### Task prompt
Copy out every line of the material below character for character, leaving out the pictures.

··· Dataset records ···

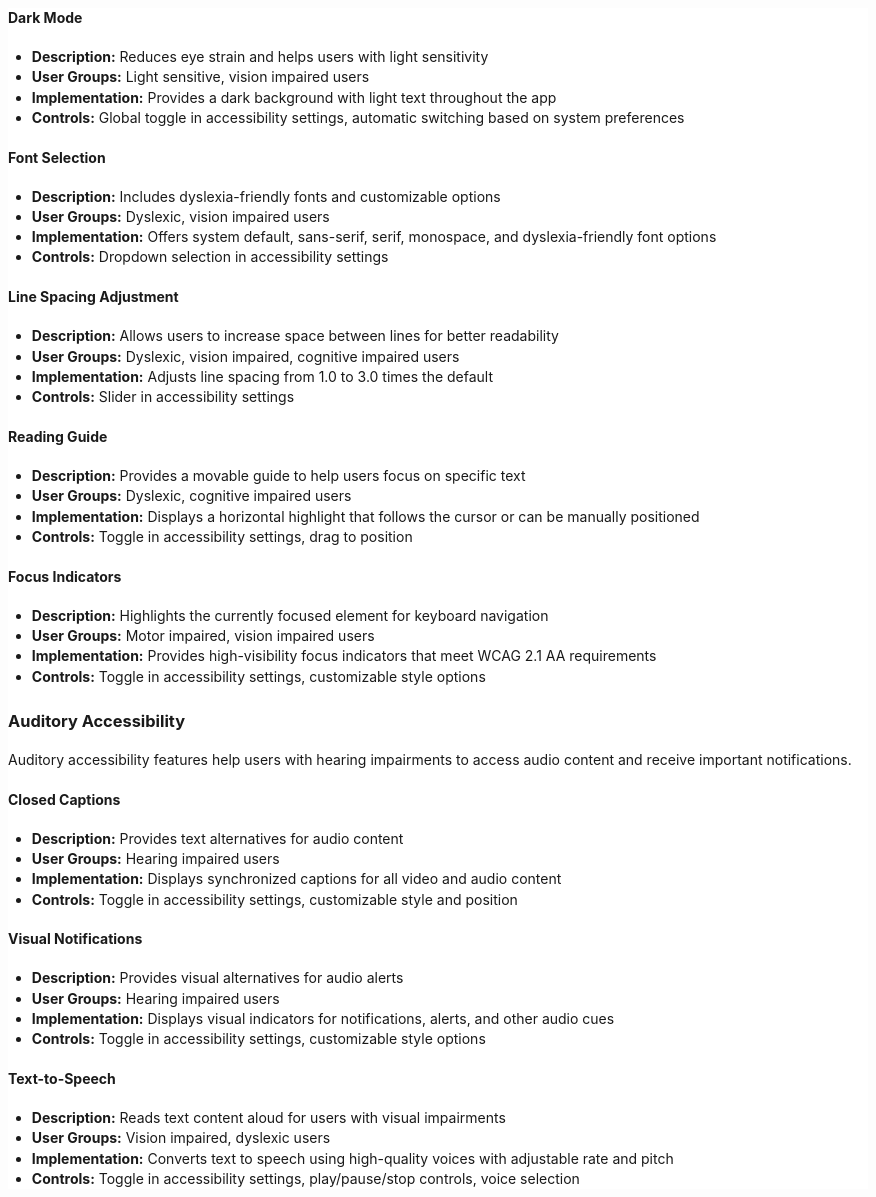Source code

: #### Dark Mode
- **Description:** Reduces eye strain and helps users with light sensitivity
- **User Groups:** Light sensitive, vision impaired users
- **Implementation:** Provides a dark background with light text throughout the app
- **Controls:** Global toggle in accessibility settings, automatic switching based on system preferences

#### Font Selection
- **Description:** Includes dyslexia-friendly fonts and customizable options
- **User Groups:** Dyslexic, vision impaired users
- **Implementation:** Offers system default, sans-serif, serif, monospace, and dyslexia-friendly font options
- **Controls:** Dropdown selection in accessibility settings

#### Line Spacing Adjustment
- **Description:** Allows users to increase space between lines for better readability
- **User Groups:** Dyslexic, vision impaired, cognitive impaired users
- **Implementation:** Adjusts line spacing from 1.0 to 3.0 times the default
- **Controls:** Slider in accessibility settings

#### Reading Guide
- **Description:** Provides a movable guide to help users focus on specific text
- **User Groups:** Dyslexic, cognitive impaired users
- **Implementation:** Displays a horizontal highlight that follows the cursor or can be manually positioned
- **Controls:** Toggle in accessibility settings, drag to position

#### Focus Indicators
- **Description:** Highlights the currently focused element for keyboard navigation
- **User Groups:** Motor impaired, vision impaired users
- **Implementation:** Provides high-visibility focus indicators that meet WCAG 2.1 AA requirements
- **Controls:** Toggle in accessibility settings, customizable style options

### Auditory Accessibility

Auditory accessibility features help users with hearing impairments to access audio content and receive important notifications.

#### Closed Captions
- **Description:** Provides text alternatives for audio content
- **User Groups:** Hearing impaired users
- **Implementation:** Displays synchronized captions for all video and audio content
- **Controls:** Toggle in accessibility settings, customizable style and position

#### Visual Notifications
- **Description:** Provides visual alternatives for audio alerts
- **User Groups:** Hearing impaired users
- **Implementation:** Displays visual indicators for notifications, alerts, and other audio cues
- **Controls:** Toggle in accessibility settings, customizable style options

#### Text-to-Speech
- **Description:** Reads text content aloud for users with visual impairments
- **User Groups:** Vision impaired, dyslexic users
- **Implementation:** Converts text to speech using high-quality voices with adjustable rate and pitch
- **Controls:** Toggle in accessibility settings, play/pause/stop controls, voice selection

···

### Response to the task
Source code

: #### Dark Mode
- **Description:** Reduces eye strain and helps users with light sensitivity
- **User Groups:** Light sensitive, vision impaired users
- **Implementation:** Provides a dark background with light text throughout the app
- **Controls:** Global toggle in accessibility settings, automatic switching based on system preferences

#### Font Selection
- **Description:** Includes dyslexia-friendly fonts and customizable options
- **User Groups:** Dyslexic, vision impaired users
- **Implementation:** Offers system default, sans-serif, serif, monospace, and dyslexia-friendly font options
- **Controls:** Dropdown selection in accessibility settings

#### Line Spacing Adjustment
- **Description:** Allows users to increase space between lines for better readability
- **User Groups:** Dyslexic, vision impaired, cognitive impaired users
- **Implementation:** Adjusts line spacing from 1.0 to 3.0 times the default
- **Controls:** Slider in accessibility settings

#### Reading Guide
- **Description:** Provides a movable guide to help users focus on specific text
- **User Groups:** Dyslexic, cognitive impaired users
- **Implementation:** Displays a horizontal highlight that follows the cursor or can be manually positioned
- **Controls:** Toggle in accessibility settings, drag to position

#### Focus Indicators
- **Description:** Highlights the currently focused element for keyboard navigation
- **User Groups:** Motor impaired, vision impaired users
- **Implementation:** Provides high-visibility focus indicators that meet WCAG 2.1 AA requirements
- **Controls:** Toggle in accessibility settings, customizable style options

### Auditory Accessibility

Auditory accessibility features help users with hearing impairments to access audio content and receive important notifications.

#### Closed Captions
- **Description:** Provides text alternatives for audio content
- **User Groups:** Hearing impaired users
- **Implementation:** Displays synchronized captions for all video and audio content
- **Controls:** Toggle in accessibility settings, customizable style and position

#### Visual Notifications
- **Description:** Provides visual alternatives for audio alerts
- **User Groups:** Hearing impaired users
- **Implementation:** Displays visual indicators for notifications, alerts, and other audio cues
- **Controls:** Toggle in accessibility settings, customizable style options

#### Text-to-Speech
- **Description:** Reads text content aloud for users with visual impairments
- **User Groups:** Vision impaired, dyslexic users
- **Implementation:** Converts text to speech using high-quality voices with adjustable rate and pitch
- **Controls:** Toggle in accessibility settings, play/pause/stop controls, voice selection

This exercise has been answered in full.